(STORED DATA)
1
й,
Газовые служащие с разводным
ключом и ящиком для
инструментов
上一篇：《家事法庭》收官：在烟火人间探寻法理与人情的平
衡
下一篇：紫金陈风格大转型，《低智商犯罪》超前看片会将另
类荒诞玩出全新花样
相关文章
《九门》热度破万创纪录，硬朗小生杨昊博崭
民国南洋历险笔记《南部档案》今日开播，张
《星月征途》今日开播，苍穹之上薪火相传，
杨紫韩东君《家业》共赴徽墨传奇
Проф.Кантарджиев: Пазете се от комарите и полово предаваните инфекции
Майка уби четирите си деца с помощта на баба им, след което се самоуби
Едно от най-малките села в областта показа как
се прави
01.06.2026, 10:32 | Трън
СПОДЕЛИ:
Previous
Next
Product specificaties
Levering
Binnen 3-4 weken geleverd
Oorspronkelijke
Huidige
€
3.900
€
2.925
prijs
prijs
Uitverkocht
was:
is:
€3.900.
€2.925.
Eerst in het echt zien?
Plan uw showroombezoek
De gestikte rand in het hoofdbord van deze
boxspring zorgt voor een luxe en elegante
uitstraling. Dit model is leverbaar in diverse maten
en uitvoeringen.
(End STORED DATA)
(STORED DATA)
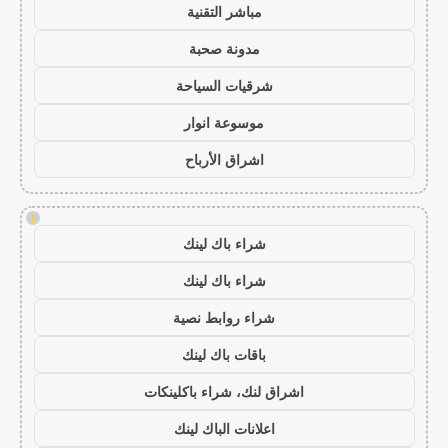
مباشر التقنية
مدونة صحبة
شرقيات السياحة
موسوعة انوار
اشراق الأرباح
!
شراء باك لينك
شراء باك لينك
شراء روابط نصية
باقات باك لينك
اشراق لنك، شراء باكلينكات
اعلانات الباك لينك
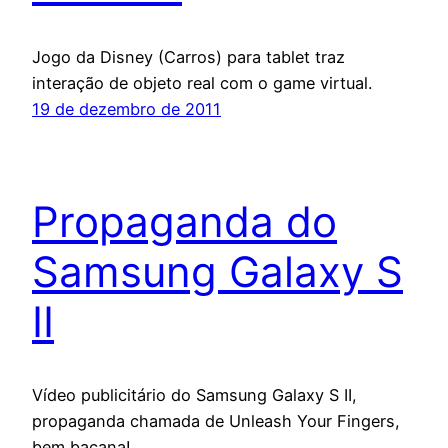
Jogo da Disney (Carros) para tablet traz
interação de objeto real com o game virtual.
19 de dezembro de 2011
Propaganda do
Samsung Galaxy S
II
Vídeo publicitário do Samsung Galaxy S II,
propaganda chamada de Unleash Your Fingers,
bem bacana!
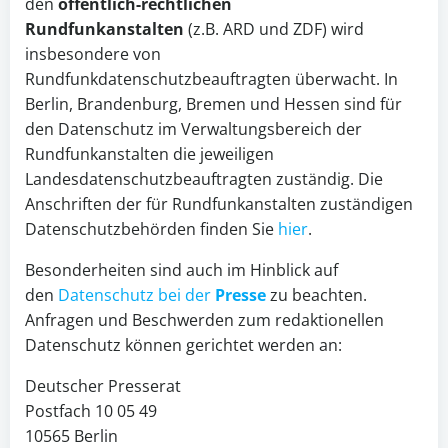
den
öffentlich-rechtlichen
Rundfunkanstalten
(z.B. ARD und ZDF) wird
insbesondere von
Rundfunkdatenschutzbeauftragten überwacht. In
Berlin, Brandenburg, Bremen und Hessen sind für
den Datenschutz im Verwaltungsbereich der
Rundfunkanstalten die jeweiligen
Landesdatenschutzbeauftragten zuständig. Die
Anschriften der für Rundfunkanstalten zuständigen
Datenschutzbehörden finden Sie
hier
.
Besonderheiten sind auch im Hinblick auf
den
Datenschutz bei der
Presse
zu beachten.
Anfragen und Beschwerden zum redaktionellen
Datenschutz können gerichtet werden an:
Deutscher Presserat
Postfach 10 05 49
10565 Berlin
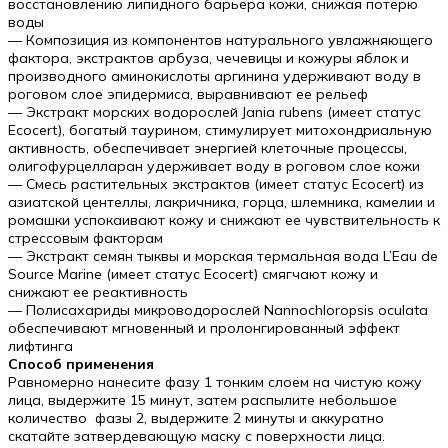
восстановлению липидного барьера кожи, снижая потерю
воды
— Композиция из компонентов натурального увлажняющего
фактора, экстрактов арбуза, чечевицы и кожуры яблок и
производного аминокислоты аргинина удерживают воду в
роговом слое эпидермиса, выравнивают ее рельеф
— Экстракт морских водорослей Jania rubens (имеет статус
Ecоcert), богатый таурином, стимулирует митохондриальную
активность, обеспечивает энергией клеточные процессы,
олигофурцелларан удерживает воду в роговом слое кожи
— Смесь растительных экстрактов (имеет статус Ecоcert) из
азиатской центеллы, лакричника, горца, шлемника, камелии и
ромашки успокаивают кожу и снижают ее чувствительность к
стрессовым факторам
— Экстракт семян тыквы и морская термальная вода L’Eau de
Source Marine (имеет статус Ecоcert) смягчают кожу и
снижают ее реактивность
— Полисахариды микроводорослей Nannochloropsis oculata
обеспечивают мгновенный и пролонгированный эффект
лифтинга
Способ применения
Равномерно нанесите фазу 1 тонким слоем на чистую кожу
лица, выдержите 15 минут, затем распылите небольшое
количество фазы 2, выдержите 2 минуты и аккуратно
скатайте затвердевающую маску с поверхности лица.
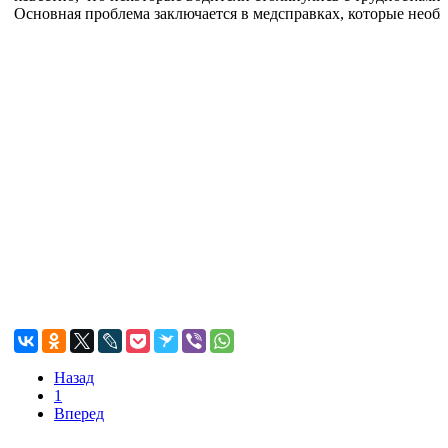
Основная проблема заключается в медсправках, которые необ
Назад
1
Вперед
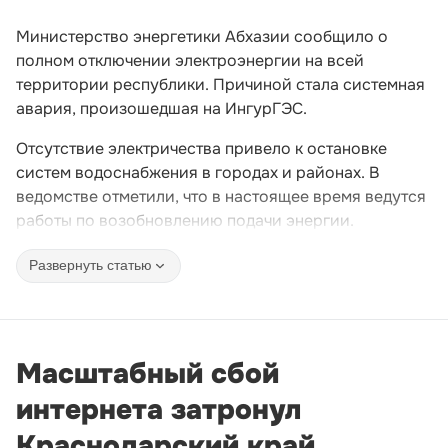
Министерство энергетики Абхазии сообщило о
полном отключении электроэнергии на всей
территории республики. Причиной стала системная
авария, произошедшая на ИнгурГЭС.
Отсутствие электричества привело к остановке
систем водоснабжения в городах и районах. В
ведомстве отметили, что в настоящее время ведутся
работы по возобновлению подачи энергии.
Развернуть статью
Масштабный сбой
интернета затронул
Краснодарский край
(End STORED DATA)
- YOUR TASK -
Set down again, exactly, every line above from the one with "باقات باك لينك" down to the one with "Министерство энергетики Абхазии сообщило о", both ends included. No pictures, and nothing else.

- RESPONSE -
باقات باك لينك
اشراق لنك، شراء باكلينكات
اعلانات الباك لينك
Jogo da Disney (Carros) para tablet traz
interação de objeto real com o game virtual.
19 de dezembro de 2011
Propaganda do
Samsung Galaxy S
II
Vídeo publicitário do Samsung Galaxy S II,
propaganda chamada de Unleash Your Fingers,
bem bacana!
den
öffentlich-rechtlichen
Rundfunkanstalten
(z.B. ARD und ZDF) wird
insbesondere von
Rundfunkdatenschutzbeauftragten überwacht. In
Berlin, Brandenburg, Bremen und Hessen sind für
den Datenschutz im Verwaltungsbereich der
Rundfunkanstalten die jeweiligen
Landesdatenschutzbeauftragten zuständig. Die
Anschriften der für Rundfunkanstalten zuständigen
Datenschutzbehörden finden Sie
hier
.
Besonderheiten sind auch im Hinblick auf
den
Datenschutz bei der
Presse
zu beachten.
Anfragen und Beschwerden zum redaktionellen
Datenschutz können gerichtet werden an:
Deutscher Presserat
Postfach 10 05 49
10565 Berlin
восстановлению липидного барьера кожи, снижая потерю
воды
— Композиция из компонентов натурального увлажняющего
фактора, экстрактов арбуза, чечевицы и кожуры яблок и
производного аминокислоты аргинина удерживают воду в
роговом слое эпидермиса, выравнивают ее рельеф
— Экстракт морских водорослей Jania rubens (имеет статус
Ecоcert), богатый таурином, стимулирует митохондриальную
активность, обеспечивает энергией клеточные процессы,
олигофурцелларан удерживает воду в роговом слое кожи
— Смесь растительных экстрактов (имеет статус Ecоcert) из
азиатской центеллы, лакричника, горца, шлемника, камелии и
ромашки успокаивают кожу и снижают ее чувствительность к
стрессовым факторам
— Экстракт семян тыквы и морская термальная вода L’Eau de
Source Marine (имеет статус Ecоcert) смягчают кожу и
снижают ее реактивность
— Полисахариды микроводорослей Nannochloropsis oculata
обеспечивают мгновенный и пролонгированный эффект
лифтинга
Способ применения
Равномерно нанесите фазу 1 тонким слоем на чистую кожу
лица, выдержите 15 минут, затем распылите небольшое
количество фазы 2, выдержите 2 минуты и аккуратно
скатайте затвердевающую маску с поверхности лица.
Основная проблема заключается в медсправках, которые необ
Назад
1
Вперед
Министерство энергетики Абхазии сообщило о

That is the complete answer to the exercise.